Unfortunately due to a technical failure we lost so many samples from the mitochondrial fractions that only two complete sets were available. However we have reported these since they were internally consistent in the changes observed in each set of seven samples.
Protein fractions were dissolved in 0.5 M NaOH then hydrolysed for 24 h with 6 M HCl at 100 °C. Plasma was precipitated using 15 % sulphosalicylic acid. The amino acids from the HCl hydrolysate and in the sulphosalicylic supernatant were separated using strong cation exchange chromatography, derivatized using n-acetyl N-propyl reagents and subjected to selective ion monitoring gas chromatography mass spectrometry using a Hewlett Packard 5890 GCMS in the electron impact mode (Chinkes et al. 1996). We monitored the m+3/m+2 ratio of the D3-containing adduct.
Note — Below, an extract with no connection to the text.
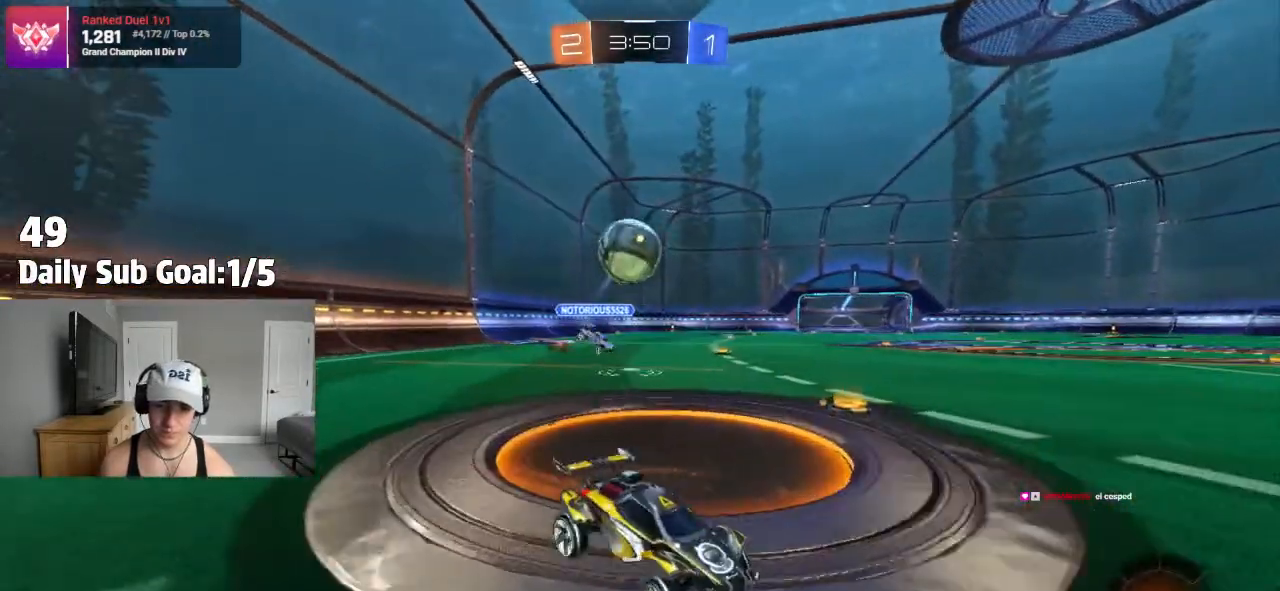
{"dt_ms": 500, "buttons": ["R2"], "left_stick": "center", "right_stick": "center", "events": [[100, "left_stick", "center"]]}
The standard curve of detector response vs. enrichment was linear from 0 to 0.2 % tracer/tracee for D3-leucine, with our samples mostly falling in the range 0.05-0.1 %. The rate of muscle protein synthesis was calculated by a comparison of the extent of labelling in the protein fractions with the labelling of the D3-leucine in blood. Previous work has shown that there is no significant difference in the extent of labelling between free intramuscular leucine labelling and that of arterial or venous blood (Chinkes et al. 1996). The rates were expressed as per cent per hour (% h-1). Serum amino acid concentrations were determined by HPLC. Serum glucose was determined using the glucose oxidase reaction with a Sigma kit (Sigma Diagnostics, St Louis, MO, USA); serum insulin was determined using a radioimmunoassay (Coat-A-Count kit, Diagnostic Products Corporation, Los Angeles, CA, USA). Serum urea was measured using a colorimetric method with coupled enzyme reactions involving urease and glutamate dehydrogenase (Sigma Diagnostics).
Statistical analysis
Data are expressed as means ± S.E.M. (n = 6). The mean values for rates of synthesis were compared using analysis of variance with repeated measures. The same analysis was performed for serum amino acid concentrations (Table 1). The null hypothesis was rejected at the 5 % level.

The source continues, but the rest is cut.